User:EverettYou/Notes on QFT

Some notes prepared for the improvement of the following articles.

• Effective Action

In statistical field theory, the partition function reads

$Z\equiv e^{-F}=\int\mathcal{D}[\psi]\,e^{-S[\psi]}$.

In the path integral formalism, the free energy (functional) $F$ is obtained from the action $S$ by integrating out the $\psi$ field, denoted as a transformation from the action into the free energy.

$S[\psi]\overset{\int\psi}{\longrightarrow} F.$

The factor $\beta$ (inverse temperature) has been absorbed into the (dimensionless) free energy $F$.

If the action is of quadratic form

$S[\psi]=\psi^\dagger\cdot K \cdot\psi,$

then Gaussian integral can be performed to obtain the free energy, and hence the correlations of the field. The operator $K$ is the kernel of the action, whose explicit form depends on the dynamics of the field. The following two types of dynamics are of interests.

Equation of motion

$-\partial_\tau\psi=H\cdot\psi.$

In the frequency representation ($\partial_\tau=-\mathrm{i}\omega$),

$\mathrm{i}\omega\psi=H\cdot\psi.$

So the kernel of the action is

$K = -\mathrm{i}\omega + H.$

The convension is that $H$ is of the same sign as $K$ (or the action $S$), because the path integral is derived from $Z=\operatorname{Tr} e^{-H}$. As a consequence, every term lowering from the action (or raising to the action) will aquire a minus sign.

Equation of motion in imaginary time ($\tau=\mathrm{i}t$),

$(-\partial_\tau^2 + \Omega^2)\cdot\psi=0.$

In the frequency representation ($\partial_\tau=-\mathrm{i}\omega$),

$(-(\mathrm{i}\omega)^2 + \Omega^2)\cdot\psi=0.$

So the kernel of the action is

$K = -(\mathrm{i}\omega)^2 + \Omega^2.$

Here $\pm\Omega$ plays the role of boson energy.

Free energy is obtained from the action by integrating out the field

$F=\operatorname{sTr}\ln K.$

sTr denotes the supertrace, which equals to Tr for bosonic fields and -Tr for fermionic fields.

The Matsubara frequency summation can be carried out given the specific form of the kernel $K$. For diffusive dynamics, the result is

$F=\operatorname{sTr}\ln(1-\eta e^{-\beta H}).$

For wave dynamics, the result is

$F=2\operatorname{Tr}\ln 2 \operatorname{sinh}\frac{\beta\Omega}{2}$ (bosonic),

$F=-2\operatorname{Tr}\ln 2\mathrm{i} \operatorname{cosh}\frac{\beta\Omega}{2}$ (fermionic).

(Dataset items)

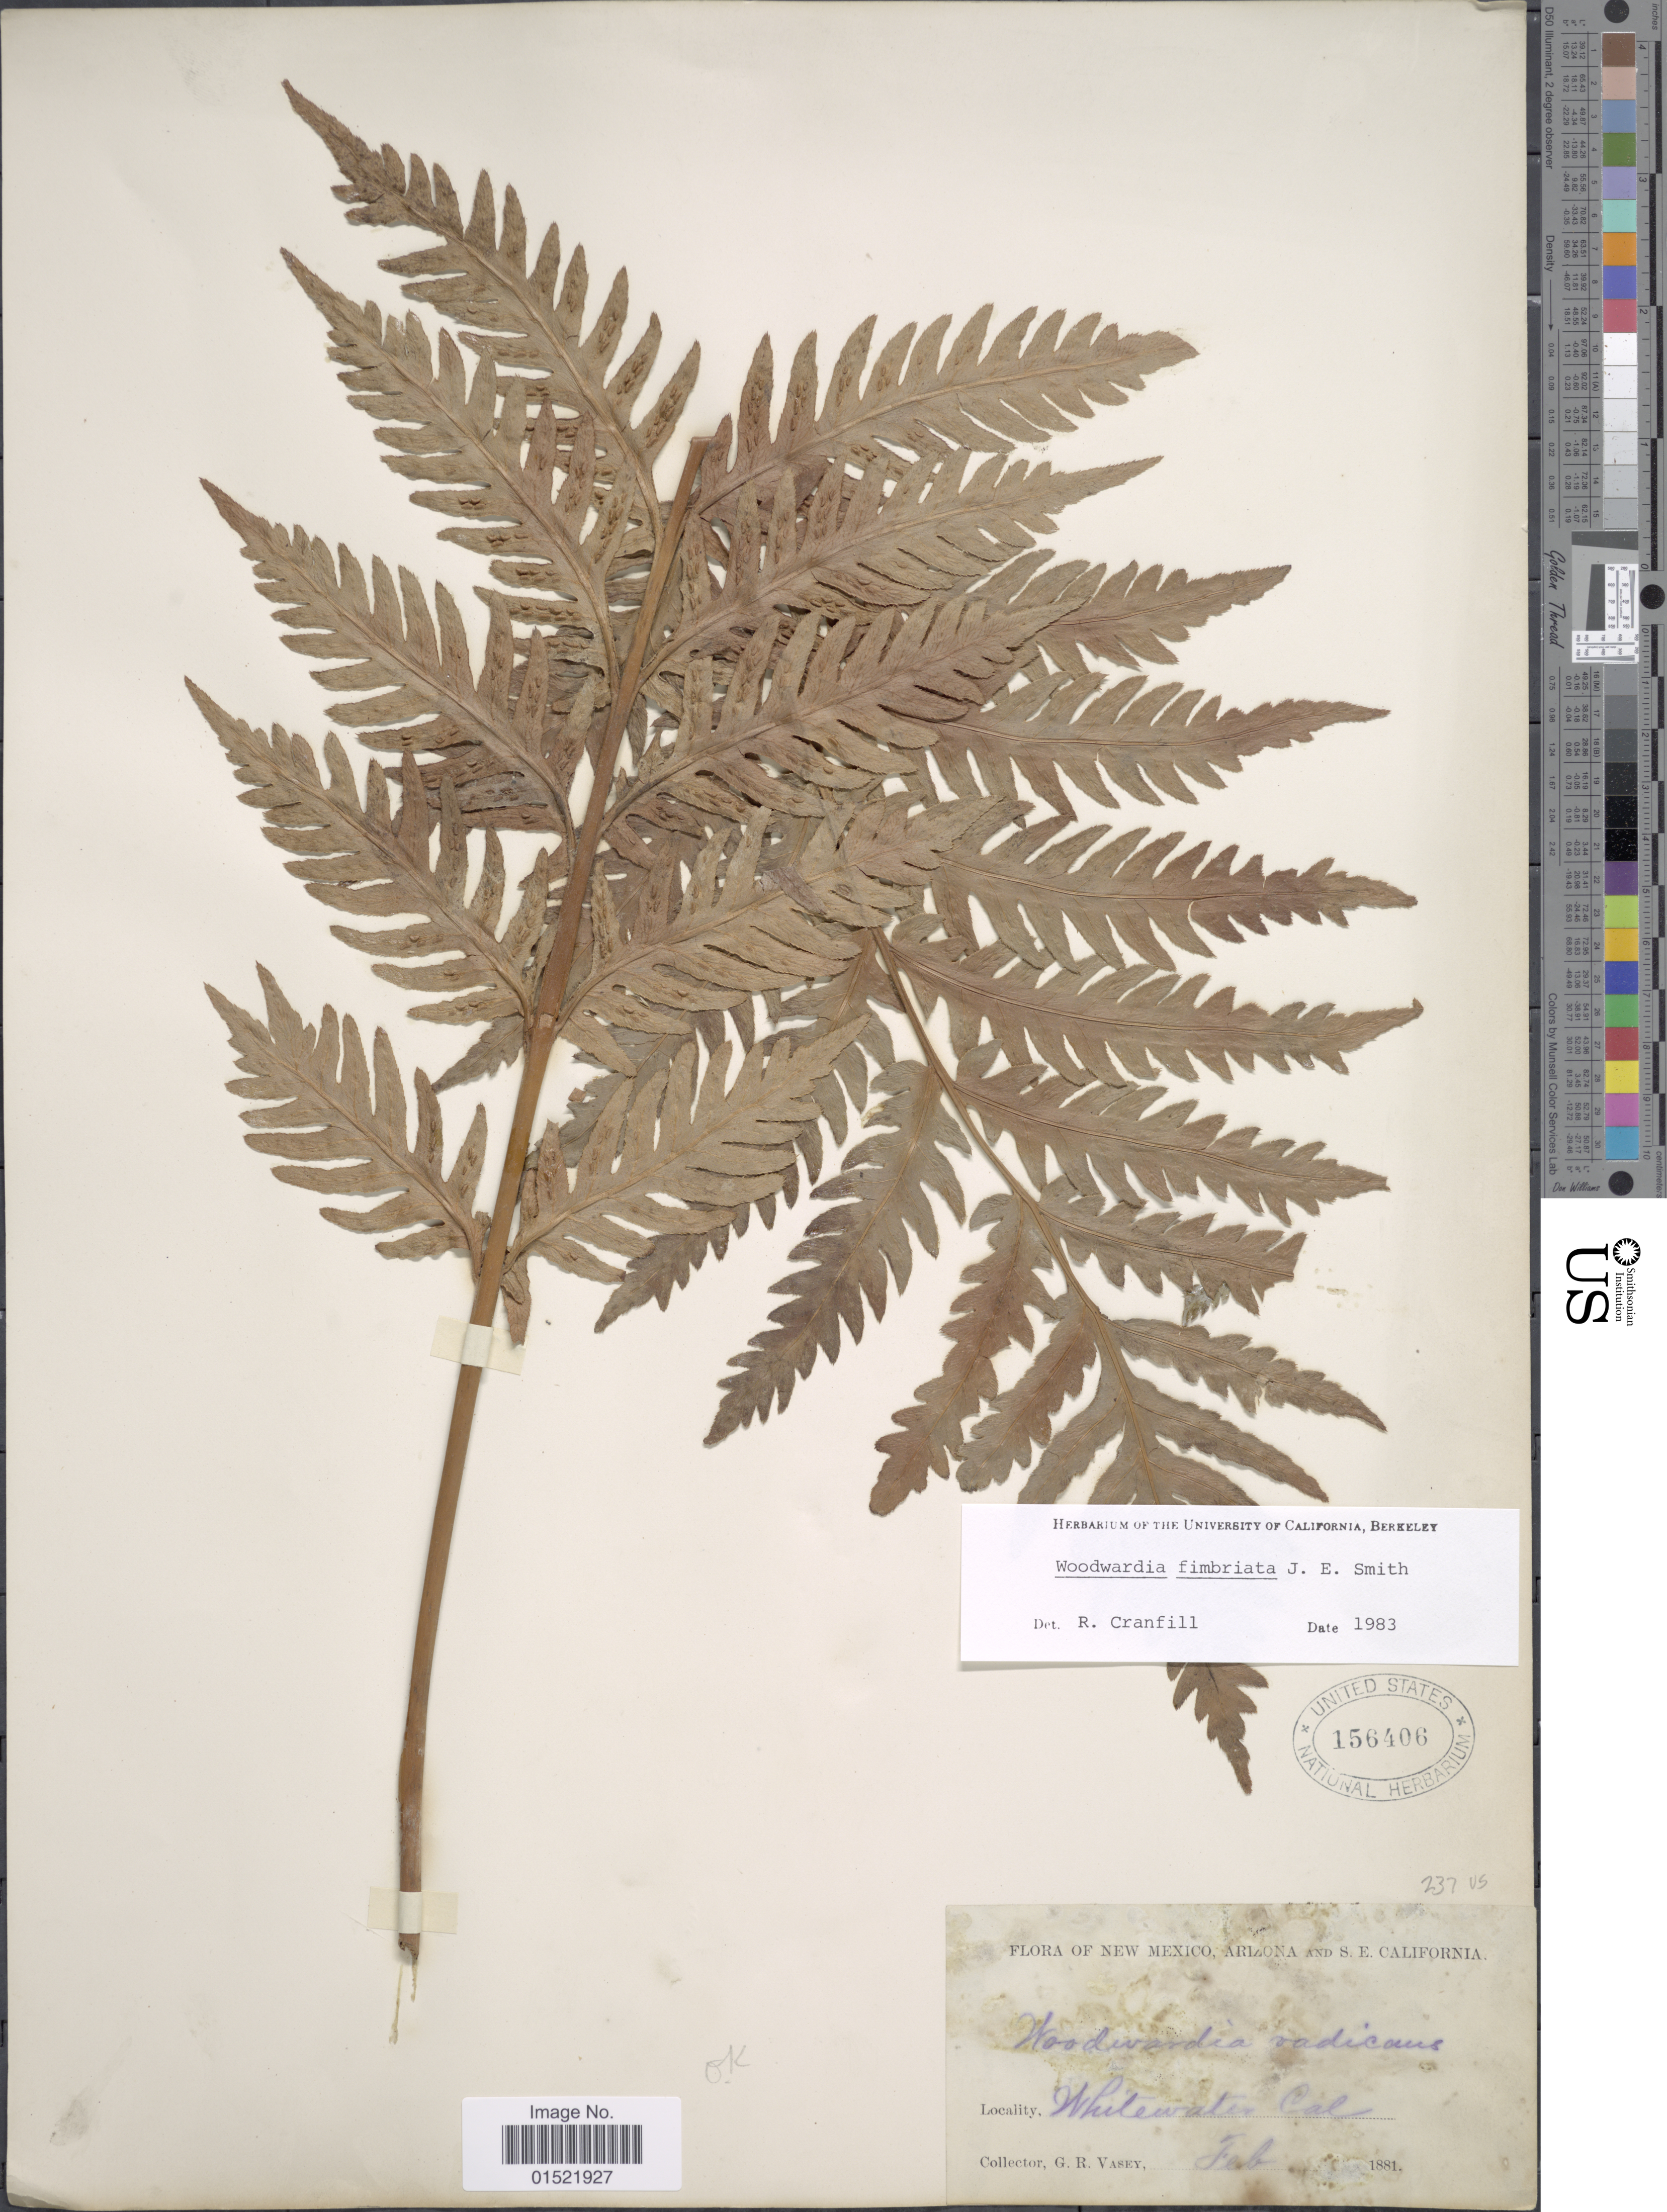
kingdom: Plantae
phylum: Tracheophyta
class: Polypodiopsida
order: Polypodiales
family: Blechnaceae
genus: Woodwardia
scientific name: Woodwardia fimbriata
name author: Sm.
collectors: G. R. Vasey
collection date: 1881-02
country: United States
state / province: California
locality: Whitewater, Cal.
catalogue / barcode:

▸ **Exercises**:
A - Please output each line of the plant collection entries as a numbered list, skipping blank lines and leaving out the pictures.
B - Write what comes next in the field theory notes, starting after their last line.

▸ **Answers for the tasks**:
A -
1. kingdom: Plantae
2. phylum: Tracheophyta
3. class: Polypodiopsida
4. order: Polypodiales
5. family: Blechnaceae
6. genus: Woodwardia
7. scientific name: Woodwardia fimbriata
8. name author: Sm.
9. collectors: G. R. Vasey
10. collection date: 1881-02
11. country: United States
12. state / province: California
13. locality: Whitewater, Cal.
14. catalogue / barcode:

B -
To probe the field correlation, a source term coupled with the field is introduced. The quadratic action becomes

$S[\psi]=\psi^\dagger\cdot K \cdot\psi - J^\dagger\cdot\psi - \psi^\dagger\cdot J.$

Integrating over the field leads to the free energy with source

$F[J]=\operatorname{sTr}\ln K -J^\dagger\cdot K^{-1}\cdot J,$

where $\eta$ depends on the statistics of the field (bosonic: $\eta=+1$, fermionic: $\eta=-1$).

The negative free energy $\ln Z[J]=-F[J]$ serves as the generator of connected diagrams (i.e. the cumulants),

$\langle\psi(1)\psi^\dagger(2)\cdots\rangle_\text{con}= - \left.\delta_{J^\dagger(1)}\eta\delta_{J(2)}\cdots F[J]\right|_{J=0}.$

Note that the arrangement of the derivatives $\delta_{J^\dagger}$, $\eta\delta_J$ should follow the same ordering as that of the fields $\psi$, $\psi^\dagger$ in the vacuum expectation value (the ordering is particularly important for the Grassmann field). Note that each $\eta\delta_{J}$ operator must carry a statistical sign $\eta$, because the operator must commute through the field $\psi^\dagger$ to reach the field $J$, i.e. $\eta\delta_{J}\psi^\dagger\cdot J=\psi^\dagger\cdot\delta_{J}J=\psi^\dagger$, which will cosume the sign $\eta$. Intuitively, $-F$ can be considered as a kind of averaged $\langle -S\rangle\sim\langle J^\dagger\cdot\psi + \psi^\dagger\cdot J\rangle$, therefore applying the derivative operators on $-F$ yields the fields.

Define the bilinear correlation function (aka Green's function)

$G \equiv -\langle \psi\psi^\dagger \rangle_\text{con} = -\longleftarrow = - K^{-1}$.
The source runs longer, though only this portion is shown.